[Opening RECORDS SUPPLIED section]

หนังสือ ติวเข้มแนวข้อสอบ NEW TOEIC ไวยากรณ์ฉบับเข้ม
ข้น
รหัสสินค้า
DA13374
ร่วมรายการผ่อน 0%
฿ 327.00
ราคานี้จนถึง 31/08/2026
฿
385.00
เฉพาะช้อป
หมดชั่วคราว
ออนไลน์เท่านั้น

[Closing RECORDS SUPPLIED section]

*REQUIRED ACTION*
Write the records again exactly as they stand.

*EXERCISE SOLUTION*
หนังสือ ติวเข้มแนวข้อสอบ NEW TOEIC ไวยากรณ์ฉบับเข้ม
ข้น
รหัสสินค้า
DA13374
ร่วมรายการผ่อน 0%
฿ 327.00
ราคานี้จนถึง 31/08/2026
฿
385.00
เฉพาะช้อป
หมดชั่วคราว
ออนไลน์เท่านั้น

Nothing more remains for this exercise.